A 680 gCO2/kWh grid with no functioning domestic carbon buffer shifts Indonesia's position in climate negotiations and in sovereign debt markets that increasingly price climate risk. The forestry sector's failure to hit net-sink status by 2030 does not merely miss a target — it removes the mechanism Indonesia planned to use to demonstrate NDC compliance. That creates downstream pressure on every sector, including the grid, to move faster on decarbonization than current coal contracts and plant lifespans allow.
The Trade-Offs
Near-term development vs. 2030 climate commitments
Government-backed projects gain access to forest land for expansion, delivering near-term economic and infrastructure benefits. The cost is direct and measurable: Indonesia's 2030 forestry target — net carbon sink status for the land use sector — depends on forest cover that is now being removed. A 66% surge in a single year does not leave room for course-correction within the remaining timeline unless the policy reversals that caused it are themselves reversed.
High-carbon grid vs. forest carbon buffer
Clearing forested land frees area for energy and resource projects that support a grid generating 228 TWh of coal power annually. But with a carbon intensity of 680 gCO2/kWh, Indonesia's electricity system produces emissions that intact forests were counted on to partially offset domestically. Deforestation eliminates that buffer without replacing it. The grid's emissions do not shrink because the forest is gone — they simply go uncompensated.
The Take
Indonesia's climate strategy was, in effect, a two-variable equation: reduce grid emissions over time, and hold forests as a carbon offset in the interim. The Ember data shows the grid remains heavily coal-dependent at 680 gCO2/kWh and 228 TWh of coal generation in 2024. The Mongabay story shows the forest side of the equation has now deteriorated sharply, with a 66% deforestation spike in a single year erasing the trend line that made the 2030 net-sink target legible.
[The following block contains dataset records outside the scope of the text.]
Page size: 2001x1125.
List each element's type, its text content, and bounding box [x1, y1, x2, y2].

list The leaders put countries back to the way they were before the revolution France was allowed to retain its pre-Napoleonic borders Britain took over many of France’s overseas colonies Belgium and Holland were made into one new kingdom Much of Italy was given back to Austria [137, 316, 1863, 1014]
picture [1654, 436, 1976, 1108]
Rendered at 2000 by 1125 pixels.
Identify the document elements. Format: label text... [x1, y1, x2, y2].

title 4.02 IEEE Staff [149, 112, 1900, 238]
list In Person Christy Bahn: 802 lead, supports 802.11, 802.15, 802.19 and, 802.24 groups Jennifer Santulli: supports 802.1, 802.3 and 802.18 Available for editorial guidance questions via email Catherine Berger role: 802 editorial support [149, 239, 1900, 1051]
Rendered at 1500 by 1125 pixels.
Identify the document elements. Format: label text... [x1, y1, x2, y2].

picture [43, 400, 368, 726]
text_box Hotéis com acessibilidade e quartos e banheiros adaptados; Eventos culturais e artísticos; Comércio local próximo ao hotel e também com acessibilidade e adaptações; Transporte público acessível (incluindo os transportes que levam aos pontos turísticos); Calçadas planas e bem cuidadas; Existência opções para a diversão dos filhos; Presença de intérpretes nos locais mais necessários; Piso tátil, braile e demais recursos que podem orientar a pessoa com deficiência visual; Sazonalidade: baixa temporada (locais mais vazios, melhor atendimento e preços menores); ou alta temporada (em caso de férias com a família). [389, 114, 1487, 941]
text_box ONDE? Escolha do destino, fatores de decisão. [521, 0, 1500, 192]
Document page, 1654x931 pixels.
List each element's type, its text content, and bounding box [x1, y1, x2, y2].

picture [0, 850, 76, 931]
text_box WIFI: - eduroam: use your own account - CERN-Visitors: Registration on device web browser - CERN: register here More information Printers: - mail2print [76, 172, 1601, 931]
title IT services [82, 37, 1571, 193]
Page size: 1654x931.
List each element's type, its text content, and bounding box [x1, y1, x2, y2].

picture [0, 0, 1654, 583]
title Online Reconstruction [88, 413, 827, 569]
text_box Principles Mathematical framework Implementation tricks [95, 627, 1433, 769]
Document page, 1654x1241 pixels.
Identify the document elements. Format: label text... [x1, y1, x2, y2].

What makes this more than a missed target is the governance diagnosis Auriga Nusantara offers: this is policy choice, not policy failure. Government-backed projects are expanding into forests with official approval and inadequate spatial planning, across two administrations. That means the mechanism producing deforestation is not a breakdown in governance — it is governance.
Indonesia's stated climate commitments require both pillars to hold. Right now, neither is holding. The 2030 deadline is four years away, and the trajectory on both fronts is pointed in the wrong direction.